* [Text for analysis]
----

Being the Church Then and Now: Issues from the Acts of the Apostles

William Loader

3. "These people are not drunk as you suppose" (Acts 2:15)

The language of spirituality and cultural monopolies

Introduction

Jesus had instructed his disciples to remain in Jerusalem until they should receive power, until they should receive the Holy Spirit. They were to be witnesses. They had the vision of the kingdom as their agenda. But they were to be more than visionaries and more than workers to erect the kingdom by their own efforts. The one who promised the reign of God in peace and justice also promised the enabling gift of the Spirit: John the Baptist’s prediction of a baptism by the Holy Spirit would come about in their own day. In advance of the day when the great vision would be fulfilled, God would already send the Spirit, the gift traditionally expected in the last days according to Jewish expectation.

The Spirit belongs to the kingdom, as the breath of God also belongs to God’s being and his reign. The Spirit, the breath, the wind of what is to come already blows. The vision sets the agenda and by the Spirit, as it were, turns its pages and brings it into reality. Today we look at Luke’s account of the coming of the Spirit, which is the life of the kingdom to come and the life of the kingdom now, the Church.

----

* [Study material]
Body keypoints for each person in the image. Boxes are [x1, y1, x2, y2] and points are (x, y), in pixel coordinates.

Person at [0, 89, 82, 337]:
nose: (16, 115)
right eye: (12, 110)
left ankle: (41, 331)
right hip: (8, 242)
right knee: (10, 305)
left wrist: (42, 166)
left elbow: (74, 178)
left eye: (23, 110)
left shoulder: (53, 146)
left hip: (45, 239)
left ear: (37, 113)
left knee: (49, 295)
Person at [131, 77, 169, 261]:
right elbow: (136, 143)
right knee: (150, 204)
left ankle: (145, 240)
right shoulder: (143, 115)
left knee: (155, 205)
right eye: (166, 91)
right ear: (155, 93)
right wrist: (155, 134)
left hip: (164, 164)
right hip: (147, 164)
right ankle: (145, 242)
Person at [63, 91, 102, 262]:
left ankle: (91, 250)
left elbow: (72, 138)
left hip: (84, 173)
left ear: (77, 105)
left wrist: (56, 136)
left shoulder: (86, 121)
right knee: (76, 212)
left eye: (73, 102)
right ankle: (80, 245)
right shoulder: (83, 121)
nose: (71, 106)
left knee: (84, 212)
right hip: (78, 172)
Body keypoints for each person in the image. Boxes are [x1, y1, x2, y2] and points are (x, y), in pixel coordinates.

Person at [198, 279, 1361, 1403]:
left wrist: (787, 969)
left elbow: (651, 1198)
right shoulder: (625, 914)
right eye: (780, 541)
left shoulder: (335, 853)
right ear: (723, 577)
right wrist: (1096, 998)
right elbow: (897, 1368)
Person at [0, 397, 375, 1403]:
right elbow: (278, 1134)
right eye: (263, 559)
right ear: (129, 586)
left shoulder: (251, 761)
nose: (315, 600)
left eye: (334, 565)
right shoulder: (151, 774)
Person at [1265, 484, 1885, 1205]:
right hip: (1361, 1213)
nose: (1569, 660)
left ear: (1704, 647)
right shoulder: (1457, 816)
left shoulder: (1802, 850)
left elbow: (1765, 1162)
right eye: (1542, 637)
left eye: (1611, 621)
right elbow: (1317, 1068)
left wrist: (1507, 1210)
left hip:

----

* [Using the information]
a: In the essay on the coming of the Spirit, where did Jesus tell his disciples to remain, and until when?
b: According to the essay on the coming of the Spirit, why were the disciples to be more than visionaries and more than workers building the kingdom by their own efforts? Answer in one to three sentences.
c: Carry on the essay on the coming of the Spirit from the point where it stops.

* [Answers by task]
a: In Jerusalem, until they should receive power, the Holy Spirit.

b: The one who promised the reign of God in peace and justice also promised the enabling gift of the Spirit. John the Baptist's prediction of a baptism by the Holy Spirit would come about in their own day.

c:
1. The Day of Pentecost

Luke is not the only New Testament writer to tell of the coming of the Spirit. In John’s gospel on the evening of the day of resurrection Jesus breathes on his disciples and commissions them: “As my Father has sent me; so I send you.” Paul does not mention an event, but he does sometimes use a term for the Spirit, which indicates its relation to the kingdom promise. He calls it arrabon, advance instalment. Luke is different again. Those who passed on the tradition to him had associated the coming of the Spirit with the first major pilgrim festival after Jesus’ death and resurrection, namely the feast of Pentecost, traditionally the festival of the gathering in of the harvest, associated also with the giving of the Law to Moses on Mt Sinai. Jerusalem had been crowded again. The scene was set for a mass gathering of people curious about the continuing Jesus movement. Something of major importance happened in the Christian community and Luke’s generation looked to it as the fulfilment of the promise.

Luke’s tradition probably told of an overwhelming awareness in the group of the presence of the Spirit coming upon them in a way that led to ecstatic and joyous praise, including glossalalia, speaking in tongues. Luke takes this tradition and with the skill of an artist reshapes it so that its abiding significance is there for all to see. The crowd has come together from all the nations around about. All hear the gospel in their own language. Here the curse of the tower of Babel is overcome. There human pride and ambition built a tower, only to see it collapse and people come to be scattered and no longer able to understand one another’s language. Here the barriers of language are broken down, communication is restored. The Spirit creates the miracles of unity.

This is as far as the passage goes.